#### [Task objective]
Edit the records by replacing "announcements" with "notices" and keeping every other character as it is.

#### [Material for this exercise]
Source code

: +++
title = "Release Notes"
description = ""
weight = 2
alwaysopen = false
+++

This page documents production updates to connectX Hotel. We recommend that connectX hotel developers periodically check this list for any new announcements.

#### [Exercise output]
Source code

: +++
title = "Release Notes"
description = ""
weight = 2
alwaysopen = false
+++

This page documents production updates to connectX Hotel. We recommend that connectX hotel developers periodically check this list for any new notices.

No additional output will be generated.